CONSIGNE ÉCRITE:
Répondez aux questions suivantes à partir de l'extrait sur la race Jersey.
(a) Combien de têtes étaient enregistrées chez Jersey Canada en 2016 ?
(b) Quelle part du cheptel de vaches laitières la race Jersey représentait-elle en 2001 ?
(c) De combien la Jersey a-t-elle un gabarit plus petit que la Holstein ?

EXTRAIT SOURCE:
————

Des éleveurs changent de philosophie de travail avec la Jersey

un texte de: Patricia Blackburn

Tel que publié sur La Terre de chez nous

(Photo de couverture: Gracieuseté de la Ferme Pointue - sur la photo: Luc, David et Marc Lapointe)


Depuis une dizaine d’années, la race Jersey ne cesse de gagner en popularité dans les fermes du Québec et du Canada, alors que le nombre d’animaux enregistrés chez Jersey Canada est en constante progression.

Ce nombre était d’environ 3 000 têtes en 2016, alors qu’il est de près de 5 000 aujourd’hui.

« C’est presque le double, se réjouit Jarold Dumouchel, directeur général de Jersey Québec. » Son collègue Jean-Marc Pellerin, conseiller pour Jersey Canada, spécifie que ces enregistrements, bien qu’ils ne représentent pas l’ensemble du cheptel de Jerseys, donnent un bon aperçu de la progression de la race dans les fermes de la province. Celle-ci représentait 2 % du cheptel de vaches laitières en 2001, alors que cette proportion atteint 4 % aujourd’hui, précise-t-il. Cela se traduirait grosso modo par 19 000 vaches de race Jersey au Québec, incluant les génisses, sur un nombre total de vaches laitières qu’Agriculture Canada évalue à 481 100 têtes.

M. Dumouchel observe « un peu de tout » parmi les producteurs qui décident d’aller vers la Jersey, comme des jeunes de la relève qui démarrent leur projet dans une vieille étable trop petite pour des Holsteins, d’autres qui ajoutent quelques Jerseys à leur troupeau. « Mais un changement intégral d’un troupeau de Holsteins vers la Jersey, on en a au moins un par année », rapporte-t-il.

Changement complet

C’est notamment ce qu’ont fait les propriétaires de la Ferme Pointue, à Saint-Maurice, en Mauricie, en 2023. Une décision principalement motivée par une question d’espace, car la Jersey a un gabarit entre 20 % et 30 % plus petit que la Holstein. « On voulait passer en stabulation libre, mais notre bâtisse était trop petite pour notre troupeau de Holsteins. À force d’en parler, on a calculé, avec notre ingénieur, qu’on serait capables de faire les rénovations et d’installer un robot de traite avec un troupeau de Jerseys », explique Luc Lapointe, copropriétaire de la Ferme Pointue.

————

DONNÉES FOURNIES:

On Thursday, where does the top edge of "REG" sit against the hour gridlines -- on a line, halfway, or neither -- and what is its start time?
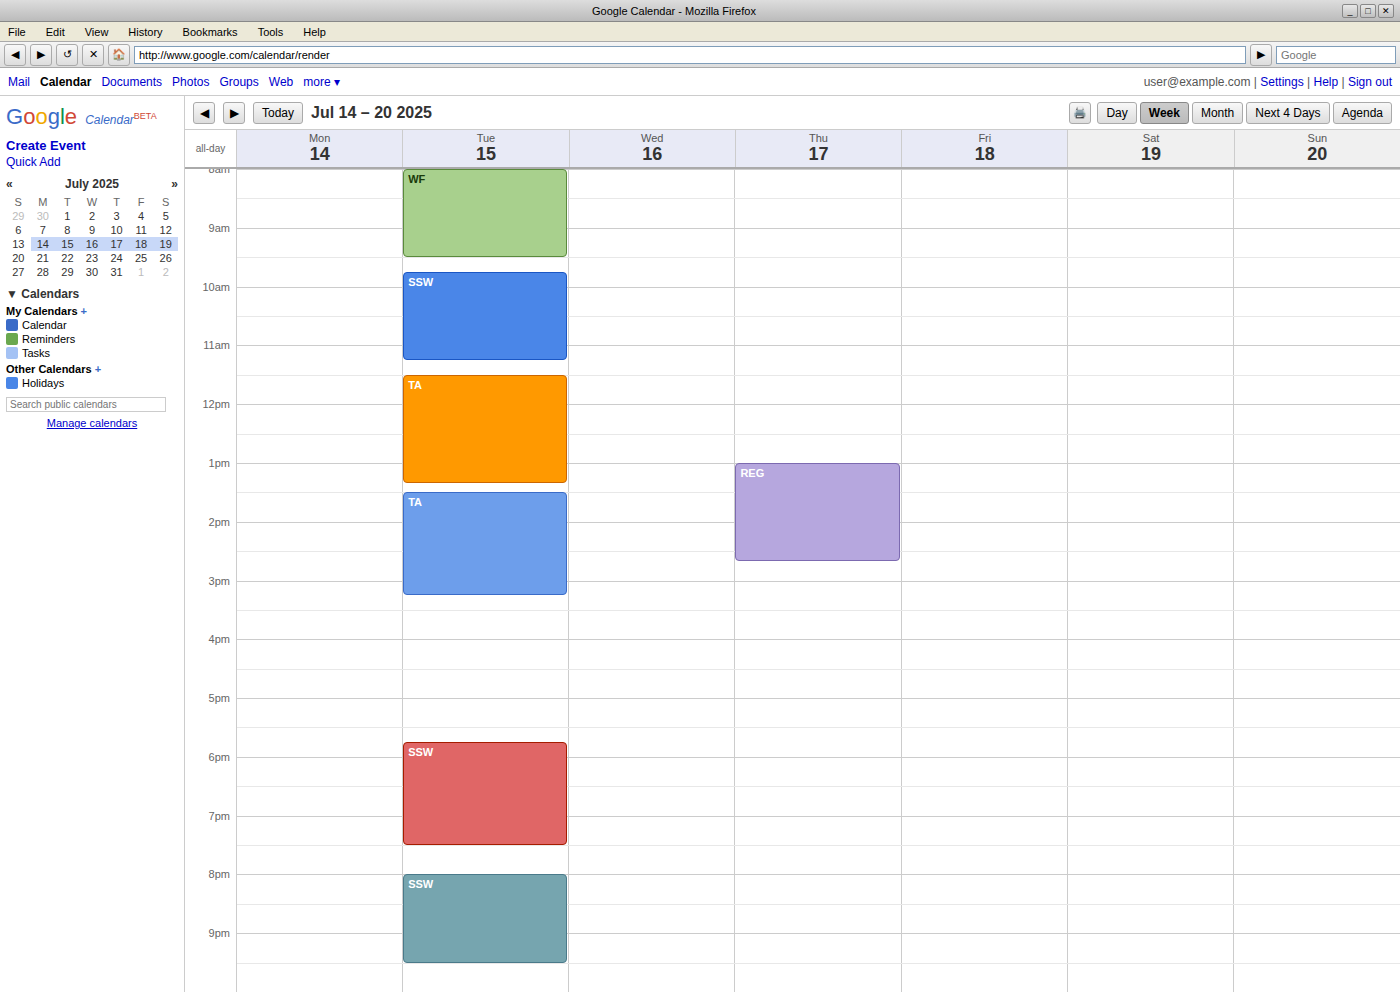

————

CORRIGÉ:
(a) Environ 3 000 têtes.
(b) 2 %.
(c) Entre 20 % et 30 %.